Southeast Missouri State University's aging Dearmont residence hall could be razed and replaced with a new 300-student residence hall. That's one of three options school officials will consider over the next several months. The other two: renovate the 46-year-old building, or close it down as a residence hall and consider other uses for the building...

~ The university will consider whether to raze, renovate or close Dearmont.

Southeast Missouri State University's aging Dearmont residence hall could be razed and replaced with a new 300-student residence hall.

That's one of three options school officials will consider over the next several months. The other two: renovate the 46-year-old building, or close it down as a residence hall and consider other uses for the building.

"I would hope by March we would have some idea of what we want to do," said Dr. Dennis Holt, vice president of administration and enrollment management.

The building along Normal Avenue is structurally sound, Holt said. But it's the only residence hall on campus that isn't air-conditioned.

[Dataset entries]

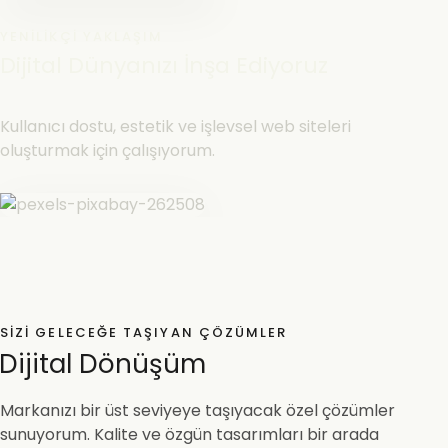
YENILIKÇI YAKLAŞIM
Dijital Dünyanızı İnşa Ediyoruz
Kullanıcı dostu, estetik ve işlevsel web siteleri
oluşturmak için çalışıyorum.
SIZI GELECEĞE TAŞIYAN ÇÖZÜMLER
Dijital Dönüşüm
Markanızı bir üst seviyeye taşıyacak özel çözümler
sunuyorum. Kalite ve özgün tasarımları bir arada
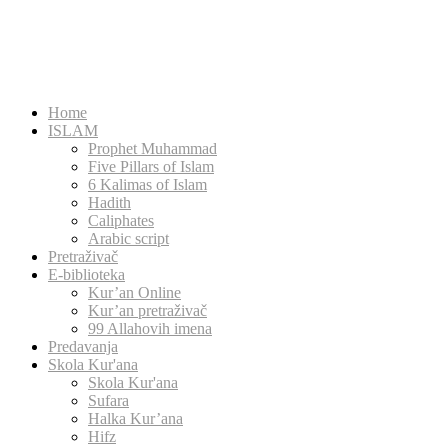
Home
ISLAM
Prophet Muhammad
Five Pillars of Islam
6 Kalimas of Islam
Hadith
Caliphates
Arabic script
Pretraživač
E-biblioteka
Kur’an Online
Kur’an pretraživač
99 Allahovih imena
Predavanja
Skola Kur'ana
Skola Kur'ana
Sufara
Halka Kur’ana
Hifz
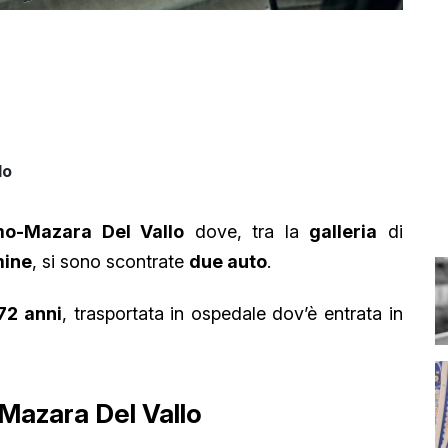
lo
o-Mazara Del Vallo
dove, tra la
galleria
di
ine
, si sono scontrate
due auto
.
72 anni
, trasportata in ospedale dov’è entrata in
Mazara Del Vallo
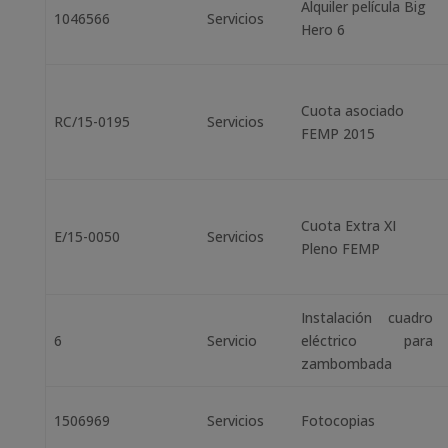
Alquiler película Big
1046566
Servicios
Hero 6
Cuota asociado
RC/15-0195
Servicios
FEMP 2015
Cuota Extra XI
E/15-0050
Servicios
Pleno FEMP
Instalación cuadro
6
Servicio
eléctrico para
zambombada
1506969
Servicios
Fotocopias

• _Required actions_:
1 > Express the rows from the line containing "Alquiler película Big" through the end of the rows as a JSON list of strings, one string per line, omitting blank lines.
2 > Write the next part of the article about the future of the Dearmont residence hall, picking up after its last sentence.
The article and the rows were taken from unrelated sources.

• _Task-by-task outputs_:
1 >
[
  "Alquiler película Big",
  "1046566",
  "Servicios",
  "Hero 6",
  "Cuota asociado",
  "RC/15-0195",
  "Servicios",
  "FEMP 2015",
  "Cuota Extra XI",
  "E/15-0050",
  "Servicios",
  "Pleno FEMP",
  "Instalación cuadro",
  "6",
  "Servicio",
  "eléctrico para",
  "zambombada",
  "1506969",
  "Servicios",
  "Fotocopias"
]

2 >
Another concern is the cotton-like material on the ceilings of students' rooms and the hallways. Applied to the concrete ceilings for soundproofing in the 1980s, small pieces of the material have fallen onto students and their clothes and belongings in recent years.

Student and Dearmont resident Charlene Latham complained about the falling fibers last month. "It is dirty, and it is falling," said Latham, who has covered the ceiling of her dorm room with cut-up plastic trash bags taped together to keep the debris from falling on her.

School officials said possible remedies include scraping the material off all the ceilings or covering it with some type of sealant.

Holt said such remedies would be expensive. Removing the material entirely and painting the ceilings would cost an estimated $390,000, Holt said Thursday.

Any renovation plan also would look at the possibility of replacing the electrical system. "We would have to do that in order to support putting in air conditioning," Holt said.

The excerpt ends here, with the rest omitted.